TEXT →
----

Overall, the cells which get sicker in HD had a different array of decorative marks on DNA than cells which are less affected. Many of these decorative mark differences occur on genes known to be important in HD.

Researchers create models of how brain cell loss is connected to symptom onset
Researchers create models of how brain cell loss is connected to symptom onset

Matthew highlighted that changes in these decorative marks aren’t responsible for all the changes in HD in cells. However, his work shines light on how epigenetics can be used to understand how HD affects some drivers of disease, like somatic expansion. We need many different approaches to explain everything that’s going wrong in the cell!

Bob Handsaker - which cells gain CAGs and why?

The final talk of the morning was from Bob Handsaker who is based at Harvard Medical School and the Broad Institute. He studies the very long CAG repeats caused by somatic expansion in the brain. He began by recapping work from Peggy Shelbourne and Vanessa Wheeler who were some of the first researchers to detail that massive expansions can happen in some cells of the brain - up to 1000 CAGs in some cases!

What many researchers are trying to figure out is whether somatic expansion is the main thing that drives HD progression or whether it is involved in another way. Bob’s team uses a fancy type of DNA sequencing which means they can measure CAG numbers up to 1000 CAGs long. Impressive! Bob and his fellow researchers see that somatic expansion really only happens in cell types which get sick in HD. This is one explanation for the vulnerability of certain cells, but it’s a bit different from what other researchers have seen.

Bob shows us a model for how a CAG repeat tract might change from ~42 repeats to 100 repeats and then gets bigger at a faster rate as the person ages. In cells with less than ~150 CAGs, Bob’s team sees very few changes in the genes that are switched on or off. In their analysis, widespread changes only seem to happen when repeats get very large.

----

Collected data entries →
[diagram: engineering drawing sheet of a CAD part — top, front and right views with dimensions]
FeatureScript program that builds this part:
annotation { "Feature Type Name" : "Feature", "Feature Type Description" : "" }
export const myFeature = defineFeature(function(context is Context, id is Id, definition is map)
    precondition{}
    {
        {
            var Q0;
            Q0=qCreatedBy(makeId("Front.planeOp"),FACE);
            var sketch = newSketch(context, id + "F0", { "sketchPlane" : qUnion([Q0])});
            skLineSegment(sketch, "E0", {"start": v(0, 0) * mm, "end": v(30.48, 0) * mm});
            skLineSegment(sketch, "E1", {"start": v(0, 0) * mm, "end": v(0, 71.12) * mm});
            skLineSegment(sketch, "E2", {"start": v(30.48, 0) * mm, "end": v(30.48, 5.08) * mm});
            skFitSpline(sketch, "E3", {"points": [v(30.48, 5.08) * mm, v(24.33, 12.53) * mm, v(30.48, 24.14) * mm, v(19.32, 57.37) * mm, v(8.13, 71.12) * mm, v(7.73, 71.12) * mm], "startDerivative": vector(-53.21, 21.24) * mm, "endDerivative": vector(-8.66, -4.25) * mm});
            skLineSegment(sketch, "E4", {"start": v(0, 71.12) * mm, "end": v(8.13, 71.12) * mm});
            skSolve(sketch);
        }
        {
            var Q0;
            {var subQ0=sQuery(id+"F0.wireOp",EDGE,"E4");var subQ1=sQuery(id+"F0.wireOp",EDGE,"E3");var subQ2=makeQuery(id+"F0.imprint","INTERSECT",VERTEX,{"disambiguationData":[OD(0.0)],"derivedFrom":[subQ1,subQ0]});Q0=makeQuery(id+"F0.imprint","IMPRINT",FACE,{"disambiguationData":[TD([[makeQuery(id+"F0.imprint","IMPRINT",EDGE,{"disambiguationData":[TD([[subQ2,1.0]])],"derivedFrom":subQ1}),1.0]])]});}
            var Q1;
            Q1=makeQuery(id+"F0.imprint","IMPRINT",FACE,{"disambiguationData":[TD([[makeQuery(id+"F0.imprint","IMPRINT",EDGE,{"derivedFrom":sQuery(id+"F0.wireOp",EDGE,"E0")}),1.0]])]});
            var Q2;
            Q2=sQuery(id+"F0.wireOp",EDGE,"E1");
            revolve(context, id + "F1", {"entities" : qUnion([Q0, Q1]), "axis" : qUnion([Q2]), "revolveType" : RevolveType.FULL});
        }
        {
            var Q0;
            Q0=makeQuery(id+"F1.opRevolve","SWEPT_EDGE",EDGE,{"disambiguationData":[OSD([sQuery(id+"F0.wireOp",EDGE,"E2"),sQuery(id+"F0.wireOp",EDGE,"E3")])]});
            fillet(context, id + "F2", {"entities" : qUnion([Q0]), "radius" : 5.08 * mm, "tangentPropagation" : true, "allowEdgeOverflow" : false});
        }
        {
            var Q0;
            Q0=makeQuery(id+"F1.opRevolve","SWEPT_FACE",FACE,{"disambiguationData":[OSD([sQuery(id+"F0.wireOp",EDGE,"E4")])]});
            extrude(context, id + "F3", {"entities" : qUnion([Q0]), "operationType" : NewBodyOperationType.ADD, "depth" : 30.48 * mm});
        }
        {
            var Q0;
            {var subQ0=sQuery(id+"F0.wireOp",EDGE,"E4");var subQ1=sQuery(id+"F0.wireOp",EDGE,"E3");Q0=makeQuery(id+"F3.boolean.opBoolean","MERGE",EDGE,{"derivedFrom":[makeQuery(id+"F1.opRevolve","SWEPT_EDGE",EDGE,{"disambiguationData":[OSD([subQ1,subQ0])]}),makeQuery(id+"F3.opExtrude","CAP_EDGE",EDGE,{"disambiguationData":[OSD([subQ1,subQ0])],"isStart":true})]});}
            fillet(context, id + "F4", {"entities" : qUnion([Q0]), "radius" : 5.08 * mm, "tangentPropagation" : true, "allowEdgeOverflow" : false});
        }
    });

----

PROBLEM TO SOLVE →
Could you pick up the HD research text above and continue it from its last sentence?

RESPONSE TO THIS TASK →
They also looked at the speed at which cells gain CAG repeats - it takes decades to reach rapid expansion. By 80 CAGs, it seems cells start gaining more CAGs rapidly, on the order of years. And once they reach 150 CAGs, the cells gain CAGs within a matter of months. In the rapid phase, at 150+ CAGs, the cells become dysregulated. Genes that should be off are turned on and others that should be on are turned off. Bob thinks this leads to toxicity and eventually death of the neurons that undergo this rapid CAG expansion.

Bob and his team are using their model to try and map the trajectory of HD: how many brain cells are lost when different symptoms start to happen? This is a new way of looking at HD and how the disease progresses, enabled by brand new technologies. He shared data from another area called the cortex (the wrinkly outer part of the brain). In these cells they saw a similar two-phase change in CAG numbers - slow and then much faster. This suggests that the process happens across brain regions. It also looks like somatic expansion could be linked to toxic huntingtin protein clumps. Cells which have really long CAGs are also the ones which show clumps.

After so many fascinating talks on somatic expansion, there are some contrasting ideas emerging in the research space. Some scientists believe that CAG repeat expansion is the number one driver of cell vulnerability in the striatum. Others believe CAG expansion kicks off a process that leads to toxicity, but isn’t necessarily the primary player.

We have come a long way in HD research history: today's discoveries are being driven by human tissue and human data
We have come a long way in HD research history: today’s discoveries are being driven by human tissue and human data

Although Bob, Matthew, and other folks have different ideas about what is happening with somatic instability and HD progression, this is not necessarily bad news for the HD research community. In fact this happens all the time in science! Folks have different findings and they battle it out with genuine camaraderie in meetings. Researchers can weigh the strengths and limitations of each piece of data to figure out who might be right. An enthusiastic Q&A followed this talk!

David Altshuler - learning from the Vertex approach to drug discovery

Wednesday afternoon involved a poster session where more than 100 scientists had the chance to present their work to one another, followed by a keynote presentation from David Altshuler, who is the Chief Scientific Officer at Vertex Pharmaceuticals. He is an experienced researcher and pharmaceutical executive who spoke about his work developing drugs for various diseases.

David shared the timeline of discoveries in HD research, mentioning how far we’ve come from the 1980s when some researchers thought we could learn everything we need to know from mice. Slow progress isn’t unique to HD, it’s just really hard to make good medicines for human diseases! Despite tremendous advances, there is still so much we don’t know about human health and disease.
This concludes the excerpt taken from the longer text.